Working with Codex
Patterns
- RPI - research, plan, implement
- Start with gpt in planning mode and ask it to read code related to a task
- Gpt will generate a plan based on what it thinks the changes should be
- Iterate on the plan with gpt
- Only then have it start writing code
- Agent harness
- Ask gpt to do something
- Let gpt do what it will
- Review the work
- For any aspect that does match how you think the logic should be organized or work, write that back to the agents.md file so gpt has a good chance of not doing that again
- Note: It has been observed that a gpt working in a healthy code base will try to emulate the patterns it finds!
- Test first
- Verification of results is hugely important in this new age where gpt is writing our code for us
- Ask gpt to write a test to make sure something works
- As it writes new code, it must run the tests to make sure they still work
- Subagents
- When output degrades because of too much context, consider running multiple agents looking at particuler aspects (eg explorer, tester, reviewer, security reviewer, etc)
- There should be a supervisor agent delegating tasks to subagents and reviewing results
- Worth repeating that subagents are not always helpful - a single agent with a well fitting context window is super powerful and enough most of the time
- Skills
- Capturing tool use and process workflows in reusable skills is powerful
- First do something with an agent from start to finish
- Then say “turn this into a skill”
- The skill that make new skills
Helpful starter prompts
These days some of the best prompts are short and simple. I usually start in plan mode so the agent and I can talk about the goal before it starts work. I do like to see bigger tasks broken down into smaller ones.
- turn this into a skill
- write a test for …
- draw an architecture diagram for this project
- break this down into smaller tasks
- document how this project works
Scaffolding out a feature
- Sometimes starting with a few empty classes, methods, and documentation is a good strategy
- “Fill in the blanks” or “Draw the rest of the owl” are patterns ai is good at
Links
- Vibing a Non-Trivial Ghostty Feature: Mitchell Hashimoto vibe codes an update feature in ghostty
- The 7 Prompting Habits of Highly Effective Engineers:
Nice list here of ways to think about asking for help:
- “Draw the rest of the owl”
- Checklist
- Write Plan
- Write a checklist
- Do the checklist
- Delete the checklist
- Just tell it to try something (if it gets it wrong it’s fine)

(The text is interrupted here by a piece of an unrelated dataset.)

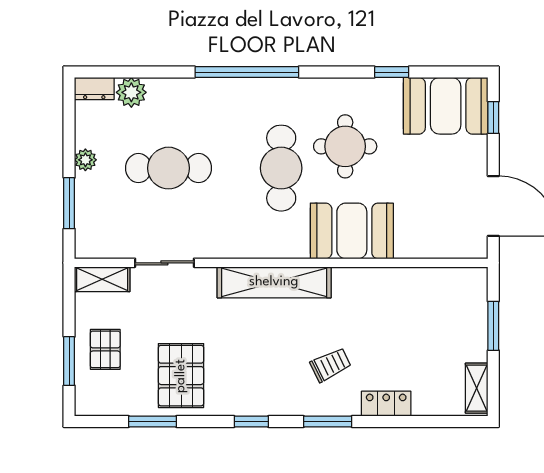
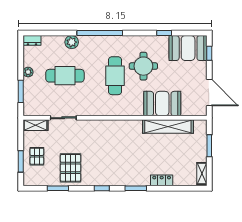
plant: (131, 92) -> (72, 42), moved
booth: (352, 231) -> (162, 104), moved
shelving: (274, 282) -> (168, 126), moved
trolley: (331, 365) -> (137, 163), removed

- Throughput > latency (Start multiple tasks at once)
- Try giving a goal not detailed instructions and commands to validate work
- Git it to summarize a long article or documentation
- How to write a great agents.md: Lessons from over 2,500 repositories: Guidance on writing prompts for subagents. Are subagents still the way to go?
- Example of claude skill by clickhouse: Looks like a lot of information to pack into the session context. How well does this work I wonder …
- Context, Know-How and AI SRE: What Is the Other 70%?: Finding how to get the most out of agents from the production support frame.
How Programming Changed: “70% of my lines of code is now written by Claude Code” :/
Great article! The section on the impact claude code had on this developer’s workflow is wild.
2025 was a epochal year for the field of programming. LLMs got good enough. I’m finding myself using Claude Code almost every time I open up my editor, and it’s capabilities feels to have had quite a boost with the introduction of Sonnet 4.5. For the engineers who use Claude Code in our team, we’re finding it can drastically speed up, or allow for parallel work. If I had to guess, I’d estimate about 70% of my lines of code is now written by Claude Code.
6 month down the line I’m still regularly impressed by Claude’s ability to understand our codebase, and I can find that I can make requests which span multiple sub-projects “add a ‘display name’ to this model, and make it editable in the studio” would make the correct changes to the db, the GraphQL SDL layer, the application API layer, the backend would get forms and fields updated. This sort of thing is the bread and butter of a well defined system, and the tooling continues to impress.
We’ve explored the idea of having Claude Code or Copilot running on web/hosted infrastructure, personally, I’ve found it uninteresting. While these tools occasionally can do a one-shot exactly what we were looking for, most of the time you need to clone the branch and make your own changes. Could have just asked locally. I think it’s useful for making something for you to come to later, (e.g. you’re in a lot of meetings in a row, or you’re off for the day and want to have something to start with tomorrow) but to me the right abstraction is still that the tool is running locally and being supervised/guided by a developer.
Because of Claude Code, I feel like I am continually asking myself: how do I make this codebase more explicit and each abstraction boundary more obvious? We’ve moved the monorepos to contain all context and code about their scopes, I’ve worked to remove as many ‘any’s as possible and I test out every new feature for Claude Code.
I even started a meetup with a friend to get the chance to talk to others who are figuring out this strange new piece of technology. I’d like to do a final introspection on using Claude Code on this blog after this one is shipped.